L'influence du duo franco-portugais est grandement facilitée, il faut le dire, par le retour en grâce de Nemanja Matic dans l'entrejeu. Le milieu de terrain serbe, 32 ans, avait perdu la confiance d'Ole Gunnar Solskjaer, qui misait régulièrement sur la paire McTominay-Fred, mais s'est révélé comme étant le parfait gage d'équilibre aux côtés de Pogba et Fernandes. En 4-2-3-1 sur le papier, la formation du stratège norvégien s'articule régulièrement comme un trident au milieu, Matic apportant la sécurité nécessaire à la liberté positionnelle de ses deux partenaires.

Sa discipline, sa lecture du jeu, sa propreté technique comme son aptitude à s'insérer au niveau de ses centraux pour faciliter la relance ont rappelé récemment quel type de joueur est l'ancien de Chelsea : une valeur sûre, solide, fiable, intimidant et déterminant.

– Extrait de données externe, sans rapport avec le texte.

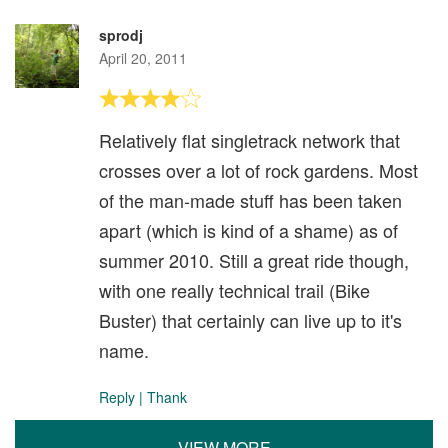
sprodj
April 20, 2011
Relatively flat singletrack network that
crosses over a lot of rock gardens. Most
of the man-made stuff has been taken
apart (which is kind of a shame) as of
summer 2010. Still a great ride though,
with one really technical trail (Bike
Buster) that certainly can live up to it's
name.
Reply
|
Thank
VIEW MORE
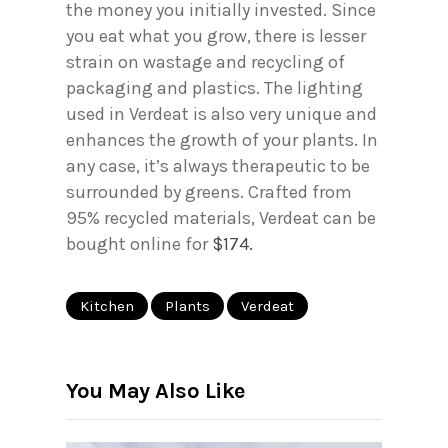
the money you initially invested. Since
you eat what you grow, there is lesser
strain on wastage and recycling of
packaging and plastics. The lighting
used in Verdeat is also very unique and
enhances the growth of your plants. In
any case, it’s always therapeutic to be
surrounded by greens. Crafted from
95% recycled materials, Verdeat can be
bought online for
$174.
Kitchen
Plants
Verdeat
You May Also Like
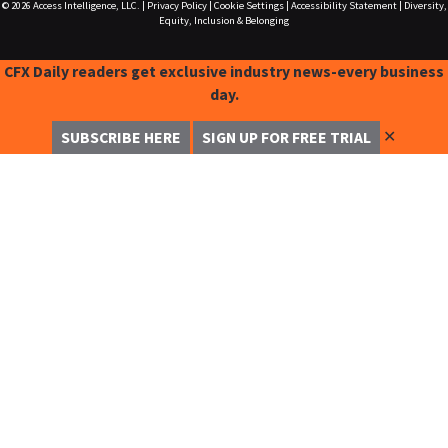
© 2026
Access Intelligence, LLC.
|
Privacy Policy
|
Cookie Settings
|
Accessibility Statement
|
Diversity,
Equity, Inclusion & Belonging
CFX Daily readers get exclusive industry news-every business
day.
✕
SUBSCRIBE HERE
SIGN UP FOR FREE TRIAL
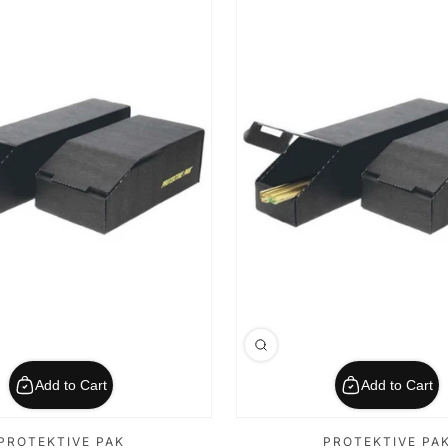
Add to Cart
Add to Cart
PROTEKTIVE PAK
PROTEKTIVE PA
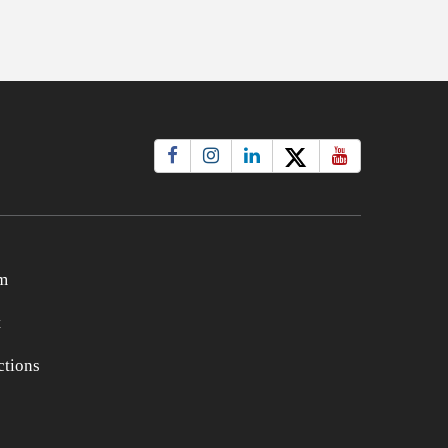
m
t
tions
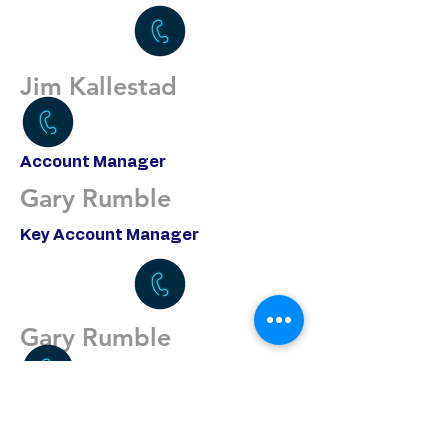
Jim Kallestad
Account Manager
Gary Rumble
Key Account Manager
Gary Rumble
Purchasing/Account Support
Miguel Flores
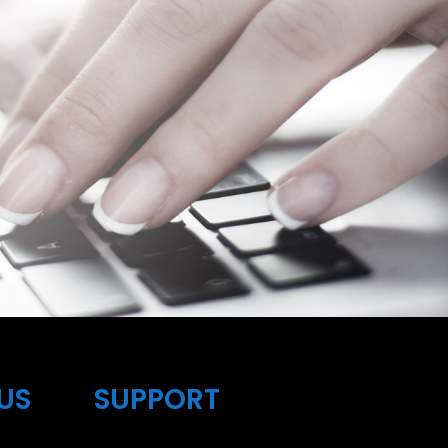
US
SUPPORT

Si Scott McTominay a été (ré)intégré à Crystal Palace lors de la précédente journée (2-0), il n'incarne pas encore une alternative de même niveau, puisqu'on a régulièrement vu Paul Pogba décrocher très bas et devoir porter le ballon jusqu'au rond central pour démarrer les actions à Selhurst Park.

Le duo majeur est en fait un trio, Nemanja Matic venant idéalement compléter les qualités de Paul Pogba et Bruno Fernandes. (Reuters)

Une relation à parfaire, malgré tout

Rarement mis en difficulté en Championnat depuis la reprise, par des adversaires de bas de tableau (Brighton, Bournemouth, Aston Villa, Crystal Palace) ou peu agressifs sans ballon (Tottenham, Sheffield), Manchester United a en revanche été sérieusement bousculé la semaine passée par Southampton (2-2). Le pressing intense et réputé des hommes de Ralph Hasenhüttl a notamment mis en difficulté un Paul Pogba qui n'a pu délivrer que 24 passes, contre 65 en moyenne sur ses cinq autres titularisations ! Idem pour Bruno Fernandes (25 passes réussies contre 44 en moyenne). Ce soir-là, les deux hommes n'ont réussi à échanger que quatre passes en 64 minutes, soit trois fois moins que leur moyenne. Réussir à déjouer ce genre d'opposition dans des matches à haute intensité sera une clé de la viabilité du duo à plus long terme.

Quelques séquences verticales entre les deux hommes face aux Saints ont d'ailleurs pu donner des indices positifs en ce sens. Quoi qu'il en soit, si leur relation technique apparaît naturelle, qu'ils apprécient combiner ensemble et que trois buts ont été inscrits ces dernières semaines sur une passe de l'un à l'autre, Pogba et Fernandes ne forcent rien. Lorsqu'il initie les actions dans sa propre moitié de terrain, le Français recherche très rarement son compère portugais, qui sait se faire oublier pour être servi plus haut, entre les lignes et face au jeu. Le numéro 18 reste néanmoins un relais privilégié de son numéro 6, et vice-versa, sans que le total (82 passes échangées en 458 minutes en commun sur les six rencontres étudiées) ne soit pharaonique. Preuve que si leur entente est une clé de la réussite actuelle des Red Devils, ils n'en sont pas les seuls garants.